Problem: Keep only the lines of the data below that contain "clabel", and copy them.

*** Input material Section Begins ***

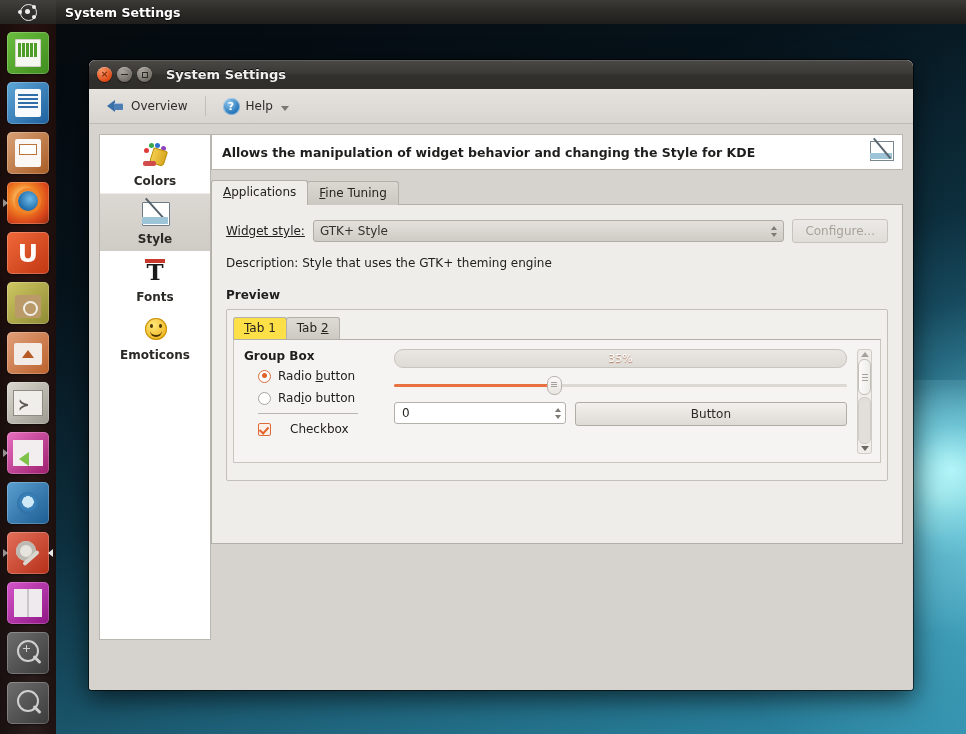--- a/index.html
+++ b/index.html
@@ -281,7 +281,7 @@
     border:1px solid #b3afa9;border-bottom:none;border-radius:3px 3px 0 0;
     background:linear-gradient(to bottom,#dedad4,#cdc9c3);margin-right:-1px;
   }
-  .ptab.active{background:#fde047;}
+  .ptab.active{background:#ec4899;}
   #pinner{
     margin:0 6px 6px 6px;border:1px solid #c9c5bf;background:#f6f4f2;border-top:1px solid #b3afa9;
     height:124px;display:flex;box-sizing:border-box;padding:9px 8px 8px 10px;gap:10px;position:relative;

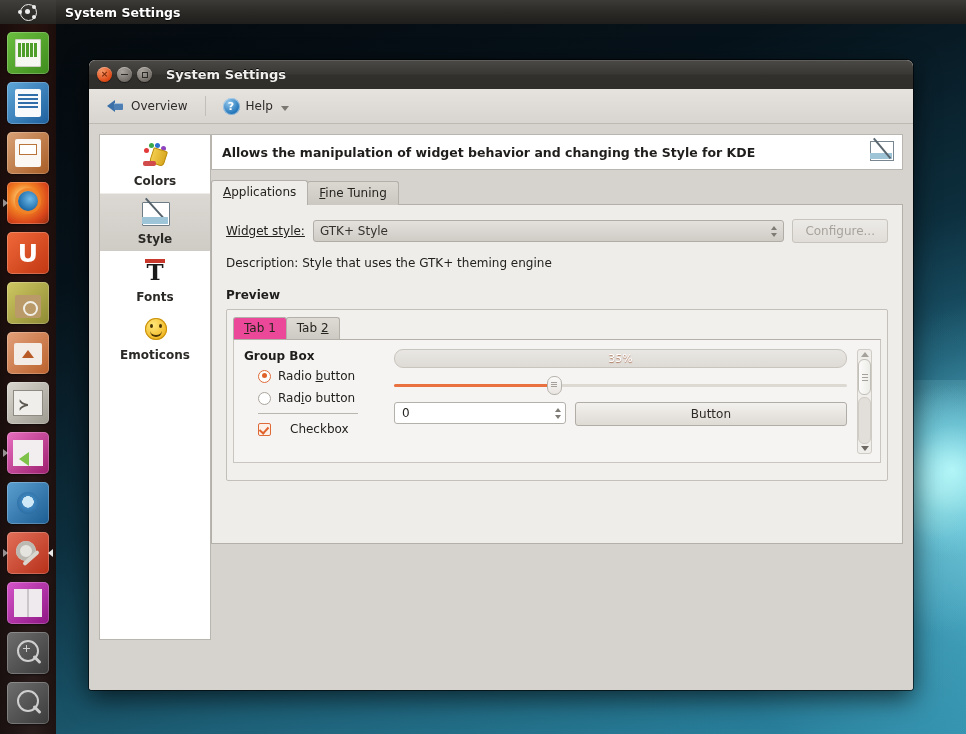--- a/index.html
+++ b/index.html
@@ -474,16 +474,6 @@
           </span>
         <span class="clabel">Fonts</span>
       </div>
-      <div class="cat">
-        <span class="cicon">
-            <span class="icn-emo">
-              <i class="l"></i>
-              <i class="r"></i>
-              <b></b>
-            </span>
-          </span>
-        <span class="clabel">Emoticons</span>
-      </div>
     </div>
 
     <div id="right-pane">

*** Input material Section Ends ***

Result below:
         <span class="clabel">Fonts</span>
-        <span class="clabel">Emoticons</span>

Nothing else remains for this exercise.